To my good fortune, I was not skilled enough to hide from everyone. It was at the age of eight that I was noticed by Bartolo of Guernicus. Under his tutelage, I was put through intensive training in Latin and the artes liberales, until by the age of ten I was found worthy of formal apprenticeship. At eleven I thrived, animated by a sense of purpose. At twelve I began to have my doubts, spurred on by my discovery of the history of the fall of Diedne over the course of the year. At thirteen I made the decision that I wanted out — of House Guernicus, though not of the order. I had learned the Code of Hermes well enough to know what option remained to me. Thus, I pledged to myself that I would attract the interest of a Bonisagus mage.
Though I knew at some level that there were two kinds of Bonisagi, the House had always been known to me as academics, and so it was by scholarship that I made my appeal. I privately scribed an original text on Hermetic magic, showing (I believed) a thorough understanding of several competing theories of the reasons for the Lesser Limits. I offered my own speculation on their reasons. This manuscript I secretly sent to an acquaintance of Bartolo’s, a Bonisagus I knew to be actively researching the Limits. Years later I would reread my novice tractatus and be amazed by my past self’s naivete.

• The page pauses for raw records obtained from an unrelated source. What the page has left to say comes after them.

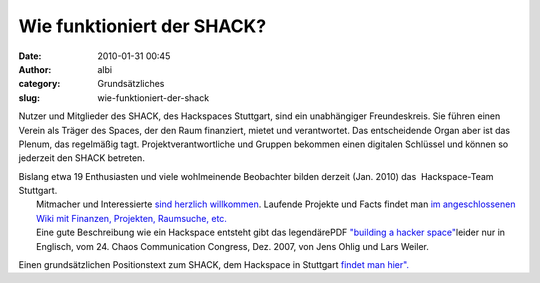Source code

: Wie funktioniert der SHACK?
###########################
:date: 2010-01-31 00:45
:author: albi
:category: Grundsätzliches
:slug: wie-funktioniert-der-shack

Nutzer und Mitglieder des SHACK, des Hackspaces Stuttgart, sind ein
unabhängiger Freundeskreis. Sie führen einen Verein als Träger des
Spaces, der den Raum finanziert, mietet und verantwortet. Das
entscheidende Organ aber ist das Plenum, das regelmäßig tagt.
Projektverantwortliche und Gruppen bekommen einen digitalen Schlüssel
und können so jederzeit den SHACK betreten.

| Bislang etwa 19 Enthusiasten und viele wohlmeinende Beobachter bilden derzeit (Jan. 2010) das  Hackspace-Team Stuttgart.
|  Mitmacher und Interessierte `sind herzlich willkommen <http://hs07.eu/?page_id=70>`__. Laufende Projekte und Facts findet man `im angeschlossenen Wiki mit Finanzen, Projekten, Raumsuche, etc. <http://hs07.eu/wiki>`__
|  Eine gute Beschreibung wie ein Hackspace entsteht gibt das legendärePDF `"building a hacker space" <http://events.ccc.de/congress/2007/Fahrplan/attachments/1003_Building%20a%20Hacker%20Space.pdf>`__\ leider nur in Englisch, vom 24. Chaos Communication Congress, Dez. 2007, von Jens Ohlig und Lars Weiler.

Einen grundsätzlichen Positionstext zum SHACK, dem Hackspace in
Stuttgart `findet man hier". <http://hs07.eu/?page_id=2>`__


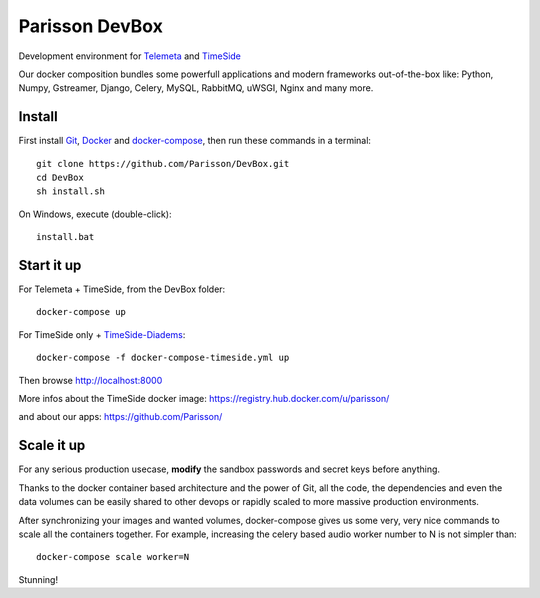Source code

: Parisson DevBox
===============

Development environment for `Telemeta <https://github.com/Parisson/Telemeta>`_ and `TimeSide <https://github.com/Parisson/TimeSide>`_

Our docker composition bundles some powerfull applications and modern frameworks out-of-the-box like: Python, Numpy, Gstreamer, Django, Celery, MySQL, RabbitMQ, uWSGI, Nginx and many more.


Install
-------

First install `Git <http://git-scm.com/downloads>`_, `Docker <https://docs.docker.com/installation/>`_ and `docker-compose <https://docs.docker.com/compose/install/>`_, then run these commands in a terminal::

    git clone https://github.com/Parisson/DevBox.git
    cd DevBox
    sh install.sh

On Windows, execute (double-click)::

    install.bat


Start it up
------------

For Telemeta + TimeSide, from the DevBox folder::

    docker-compose up

For TimeSide only + `TimeSide-Diadems <https://github.com/ANR-DIADEMS/timeside-diadems>`_::

    docker-compose -f docker-compose-timeside.yml up

Then browse http://localhost:8000

More infos about the TimeSide docker image: https://registry.hub.docker.com/u/parisson/

and about our apps: https://github.com/Parisson/


Scale it up
------------

For any serious production usecase, **modify** the sandbox passwords and secret keys before anything.

Thanks to the docker container based architecture and the power of Git, all the code, the dependencies and even the data volumes can be easily shared to other devops or rapidly scaled to more massive production environments.

After synchronizing your images and wanted volumes, docker-compose gives us some very, very nice commands to scale all the containers together. For example, increasing the celery based audio worker number to N is not simpler than::

    docker-compose scale worker=N

Stunning!

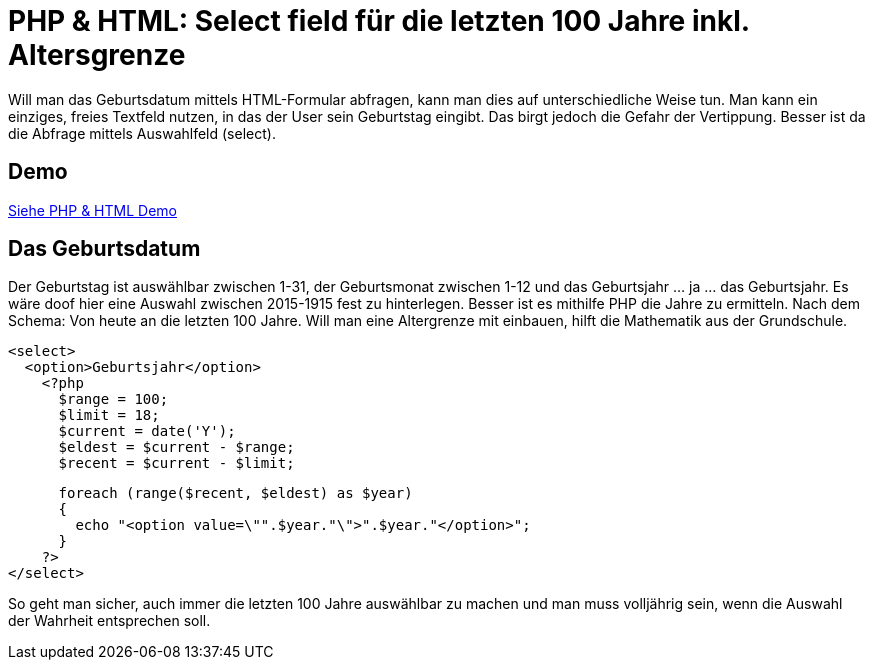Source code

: # PHP & HTML: Select field für die letzten 100 Jahre inkl. Altersgrenze

Will man das Geburtsdatum mittels HTML-Formular abfragen, kann man dies auf unterschiedliche Weise tun. Man kann ein einziges, freies Textfeld nutzen, in das der User sein Geburtstag eingibt. Das birgt jedoch die Gefahr der Vertippung. Besser ist da die Abfrage mittels Auswahlfeld (select). 

## Demo

http://www.edvas.de[Siehe PHP &amp; HTML Demo]

## Das Geburtsdatum

Der Geburtstag ist auswählbar zwischen 1-31, der Geburtsmonat zwischen 1-12 und das Geburtsjahr ... ja ... das Geburtsjahr. Es wäre doof hier eine Auswahl zwischen 2015-1915 fest zu hinterlegen. Besser ist es mithilfe PHP die Jahre zu ermitteln. Nach dem Schema: Von heute an die letzten 100 Jahre. Will man eine Altergrenze mit einbauen, hilft die Mathematik aus der Grundschule.

  <select>
    <option>Geburtsjahr</option>
      <?php
        $range = 100;
        $limit = 18;
        $current = date('Y');
        $eldest = $current - $range;
        $recent = $current - $limit;

        foreach (range($recent, $eldest) as $year)
        {
          echo "<option value=\"".$year."\">".$year."</option>";
        }
      ?>
  </select>

So geht man sicher, auch immer die letzten 100 Jahre auswählbar zu machen und man muss volljährig sein, wenn die Auswahl der Wahrheit entsprechen soll. 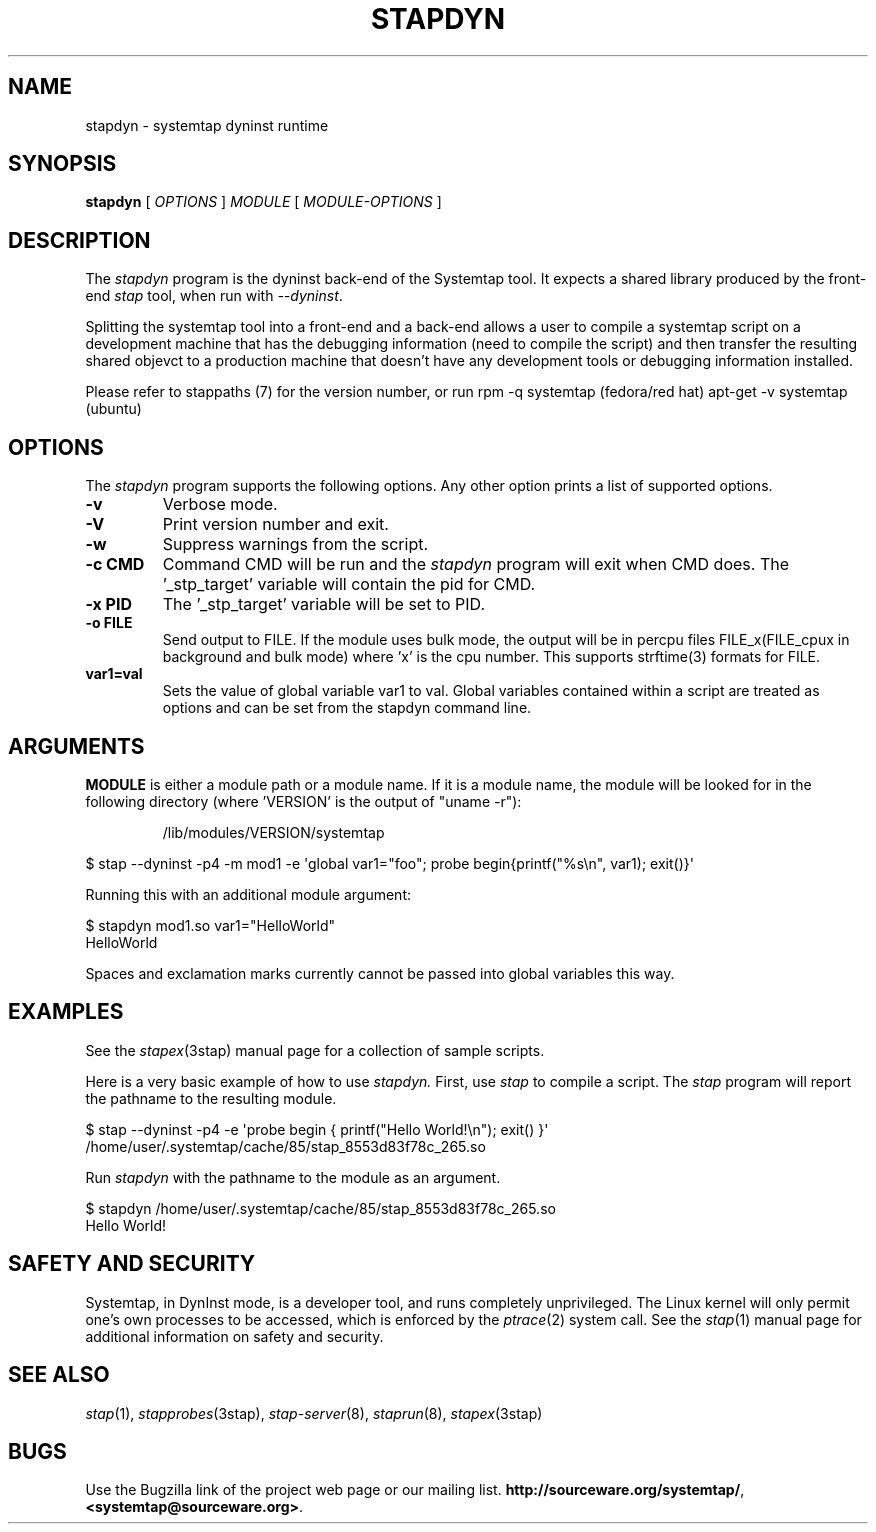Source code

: .\" -*- nroff -*-
.TH STAPDYN 8 
.SH NAME
stapdyn \- systemtap dyninst runtime

.SH SYNOPSIS

.br
.B stapdyn
[
.I OPTIONS
]
.I MODULE
[
.I MODULE-OPTIONS
]

.SH DESCRIPTION

The
.I stapdyn
program is the dyninst back-end of the Systemtap tool.  It expects a 
shared library produced by the front-end
.I stap
tool, when run with
.IR \-\-dyninst .

.PP
Splitting the systemtap tool into a front-end and a back-end allows a
user to compile a systemtap script on a development machine that has
the debugging information (need to compile the script) and then
transfer the resulting shared objevct to a production machine that
doesn't have any development tools or debugging information installed.
.PP
Please refer to stappaths (7) for the version number, or run
rpm \-q systemtap (fedora/red hat)
apt\-get \-v systemtap (ubuntu)

.SH OPTIONS
The
.I stapdyn
program supports the following options.  Any other option
prints a list of supported options.
.TP
.B \-v
Verbose mode.
.TP
.B \-V
Print version number and exit.
.TP
.B \-w
Suppress warnings from the script.
.TP
.B \-c CMD
Command CMD will be run and the
.I stapdyn
program will exit when CMD
does.  The '_stp_target' variable will contain the pid for CMD.
.TP
.B \-x PID
The '_stp_target' variable will be set to PID.
.TP
.B \-o FILE
Send output to FILE. If the module uses bulk mode, the output will
be in percpu files FILE_x(FILE_cpux in background and bulk mode)
where 'x' is the cpu number. This supports strftime(3) formats
for FILE.
.TP
.B var1=val
Sets the value of global variable var1 to val. Global variables contained 
within a script are treated as options and can be set from the 
stapdyn command line.

.SH ARGUMENTS
.B MODULE
is either a module path or a module name.  If it is a module name,
the module will be looked for in the following directory
(where 'VERSION' is the output of "uname \-r"):
.IP
/lib/modules/VERSION/systemtap
.PP

\& $ stap \-\-dyninst \-p4 \-m mod1 \-e\ \[aq]global var1="foo"; probe begin{printf("%s\\n", var1); exit()}\[aq]
.br
.PP
Running this with an additional module argument:
.PP

\& $ stapdyn mod1.so var1="HelloWorld"
.br
\& HelloWorld
.PP
Spaces and exclamation marks currently cannot be passed into global variables 
this way.

.SH EXAMPLES
See the 
.IR stapex (3stap)
manual page for a collection of sample scripts.
.PP
Here is a very basic example of how to use
.I stapdyn.
First, use
.I stap
to compile a script.  The
.I stap
program will report the pathname to the resulting module.
.PP
\& $ stap \-\-dyninst \-p4 \-e \[aq]probe begin { printf("Hello World!\\n"); exit() }\[aq]
.br
\& /home/user/.systemtap/cache/85/stap_8553d83f78c_265.so
.PP
Run
.I stapdyn
with the pathname to the module as an argument.
.PP
\& $ stapdyn /home/user/.systemtap/cache/85/stap_8553d83f78c_265.so
.br
\& Hello World!

.SH SAFETY AND SECURITY
Systemtap, in DynInst mode, is a developer tool, and runs completely
unprivileged.  The Linux kernel will only permit one's own processes
to be accessed, which is enforced by the
.IR ptrace (2)
system call.
See the 
.IR stap (1)
manual page for additional information on safety and security.

.SH SEE ALSO
.IR stap (1),
.IR stapprobes (3stap),
.IR stap\-server (8),
.IR staprun (8),
.IR stapex (3stap)

.SH BUGS
Use the Bugzilla link of the project web page or our mailing list.
.nh
.BR http://sourceware.org/systemtap/ ", " <systemtap@sourceware.org> .
.hy

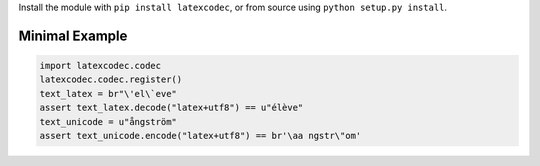 Install the module with ``pip install latexcodec``, or from
source using ``python setup.py install``.

Minimal Example
---------------

.. code-block:: python

   import latexcodec.codec
   latexcodec.codec.register()
   text_latex = br"\'el\`eve"
   assert text_latex.decode("latex+utf8") == u"élève"
   text_unicode = u"ångström"
   assert text_unicode.encode("latex+utf8") == br'\aa ngstr\"om'
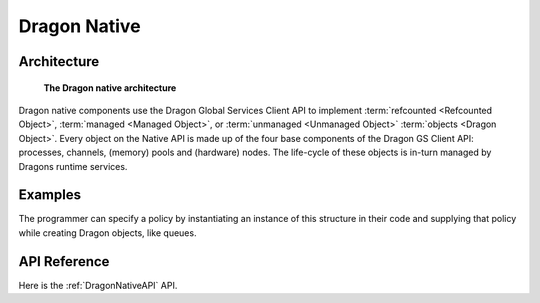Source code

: .. _developer-guide-dragon-native:

Dragon Native
+++++++++++++


Architecture
============

.. figure:: images/architecture.svg
    :scale: 75%
    :name: dragon-native-architecture

    **The Dragon native architecture**

Dragon native components use the Dragon Global Services Client API to implement
:term:`refcounted <Refcounted Object>`, :term:`managed <Managed Object>`, or
:term:`unmanaged <Unmanaged Object>` :term:`objects <Dragon Object>`.  Every
object on the Native API is made up of the four base components of the Dragon GS
Client API: processes, channels, (memory) pools and (hardware) nodes. The
life-cycle of these objects is in-turn managed by Dragons runtime services.


Examples
========

The programmer can specify a policy by instantiating an instance of this structure in their code and supplying that policy while
creating Dragon objects, like queues.

.. code-block:: C
    :linenos:
    :caption: **Creating a Queue with a non-default policy using C**

    #include <dragon/global_types.h>
    #include <dragon/queue.h>

    void sample() {
        dragonPolicy_t policy;
        dragonError_t err;
        dragonQueueDescr_t queue;

        err = dragon_policy_init(&policy);

        policy.wait_type = DRAGON_IDLE_WAIT;

        err = dragon_managed_queue_create("my_unique_queue_name", 100, true, NULL, &policy, &queue);

        /* being a managed queue, multiple processes can "create" this queue instance. The first one will actually
        create it while all others will automatically be given access to this queue instance. It can also
        be shared across languages since the same API is available in all languages and interacts with the Dragon
        run-time in the same way. */

    }


API Reference
==============

Here is the :ref:`DragonNativeAPI` API.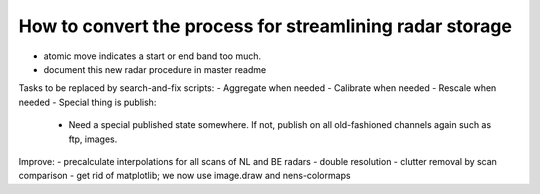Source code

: How to convert the process for streamlining radar storage
---------------------------------------------------------
- atomic move indicates a start or end band too much.
- document this new radar procedure in master readme

Tasks to be replaced by search-and-fix scripts:
- Aggregate when needed
- Calibrate when needed
- Rescale when needed
- Special thing is publish:
  - Need a special published state somewhere. If not, publish on all
    old-fashioned channels again such as ftp, images.

Improve:
- precalculate interpolations for all scans of NL and BE radars
- double resolution 
- clutter removal by scan comparison
- get rid of matplotlib; we now use image.draw and nens-colormaps
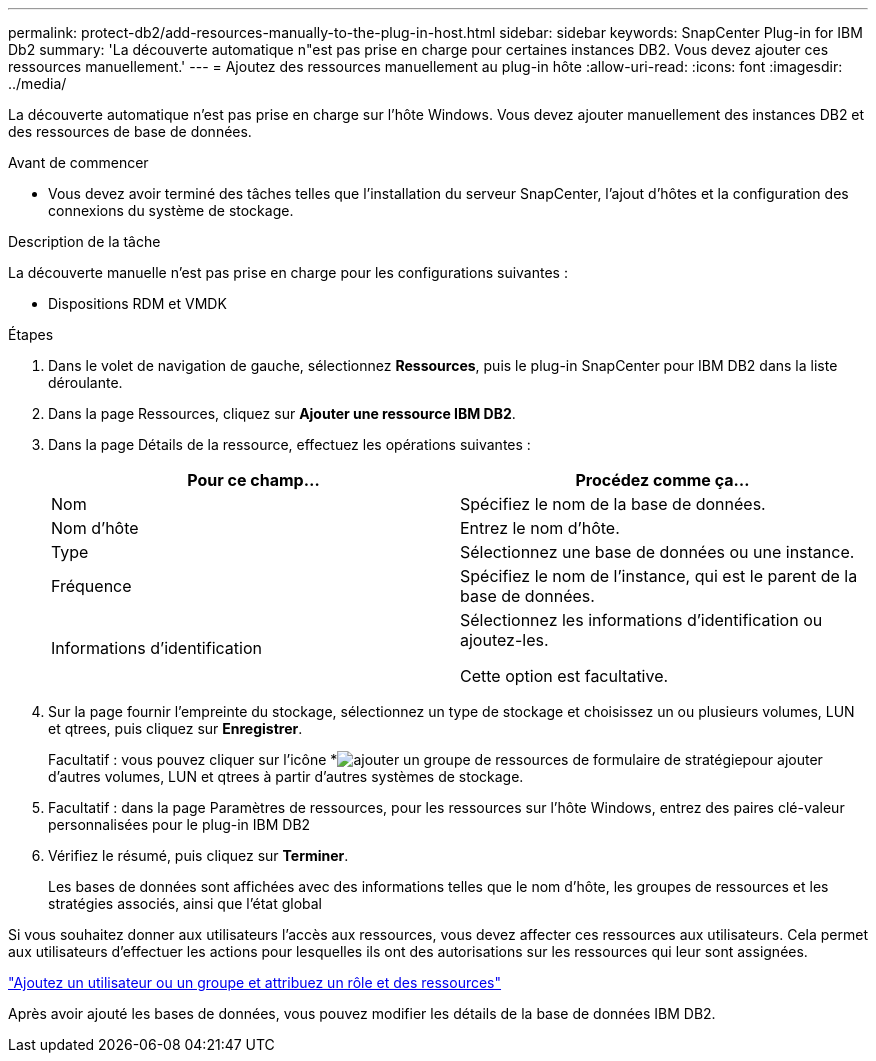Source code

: ---
permalink: protect-db2/add-resources-manually-to-the-plug-in-host.html 
sidebar: sidebar 
keywords: SnapCenter Plug-in for IBM Db2 
summary: 'La découverte automatique n"est pas prise en charge pour certaines instances DB2. Vous devez ajouter ces ressources manuellement.' 
---
= Ajoutez des ressources manuellement au plug-in hôte
:allow-uri-read: 
:icons: font
:imagesdir: ../media/


[role="lead"]
La découverte automatique n'est pas prise en charge sur l'hôte Windows. Vous devez ajouter manuellement des instances DB2 et des ressources de base de données.

.Avant de commencer
* Vous devez avoir terminé des tâches telles que l'installation du serveur SnapCenter, l'ajout d'hôtes et la configuration des connexions du système de stockage.


.Description de la tâche
La découverte manuelle n'est pas prise en charge pour les configurations suivantes :

* Dispositions RDM et VMDK


.Étapes
. Dans le volet de navigation de gauche, sélectionnez *Ressources*, puis le plug-in SnapCenter pour IBM DB2 dans la liste déroulante.
. Dans la page Ressources, cliquez sur *Ajouter une ressource IBM DB2*.
. Dans la page Détails de la ressource, effectuez les opérations suivantes :
+
|===
| Pour ce champ... | Procédez comme ça... 


 a| 
Nom
 a| 
Spécifiez le nom de la base de données.



 a| 
Nom d'hôte
 a| 
Entrez le nom d'hôte.



 a| 
Type
 a| 
Sélectionnez une base de données ou une instance.



 a| 
Fréquence
 a| 
Spécifiez le nom de l'instance, qui est le parent de la base de données.



 a| 
Informations d'identification
 a| 
Sélectionnez les informations d'identification ou ajoutez-les.

Cette option est facultative.

|===
. Sur la page fournir l'empreinte du stockage, sélectionnez un type de stockage et choisissez un ou plusieurs volumes, LUN et qtrees, puis cliquez sur *Enregistrer*.
+
Facultatif : vous pouvez cliquer sur l'icône *image:../media/add_policy_from_resourcegroup.gif["ajouter un groupe de ressources de formulaire de stratégie"]pour ajouter d'autres volumes, LUN et qtrees à partir d'autres systèmes de stockage.

. Facultatif : dans la page Paramètres de ressources, pour les ressources sur l'hôte Windows, entrez des paires clé-valeur personnalisées pour le plug-in IBM DB2
. Vérifiez le résumé, puis cliquez sur *Terminer*.
+
Les bases de données sont affichées avec des informations telles que le nom d'hôte, les groupes de ressources et les stratégies associés, ainsi que l'état global



Si vous souhaitez donner aux utilisateurs l'accès aux ressources, vous devez affecter ces ressources aux utilisateurs. Cela permet aux utilisateurs d'effectuer les actions pour lesquelles ils ont des autorisations sur les ressources qui leur sont assignées.

link:https://docs.netapp.com/us-en/snapcenter/install/task_add_a_user_or_group_and_assign_role_and_assets.html["Ajoutez un utilisateur ou un groupe et attribuez un rôle et des ressources"]

Après avoir ajouté les bases de données, vous pouvez modifier les détails de la base de données IBM DB2.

I was noticed, but not by the Bonisagus I had targeted. He shared the text with Ariadne, a magus Trianomae who visited him some months after his manuscript’s arrival. She was impressed not so much with my command of theory, but by my skill with words as well as the initiative shown by its creation. Two flaws in my approach, she would later tell me at length, were my immodesty and lack of subtlety. It was naive to think that the observations of even an outstanding apprentice would be enough to break Limits with which generations of magi had grappled their entire lives. It was artless to appeal, as I had in my introductory letter, directly to a mage to take me on as his apprentice, and particularly so to write him without knowing that he already had two. This naivete and this artlessness, she told me, must be unlearned.
I would have years in which to unlearn it, because at the age of fourteen, I became Ariadne’s apprentice. After she had personally verified that Bartolo had no knowledge of my little writing project and had spoken with me at length about my intentions and my hopes, she claimed me as her own. The next several years would be a blur of travel. Though uncommon for a Trianomae apprentice, my bookish nature was a boon to Ariadne as it provided me with an adequate occupation throughout our myriad expeditions. For my part, I had finally met a woman whose quiet presence evoked in me the memory of my mother. I would follow her wherever she led.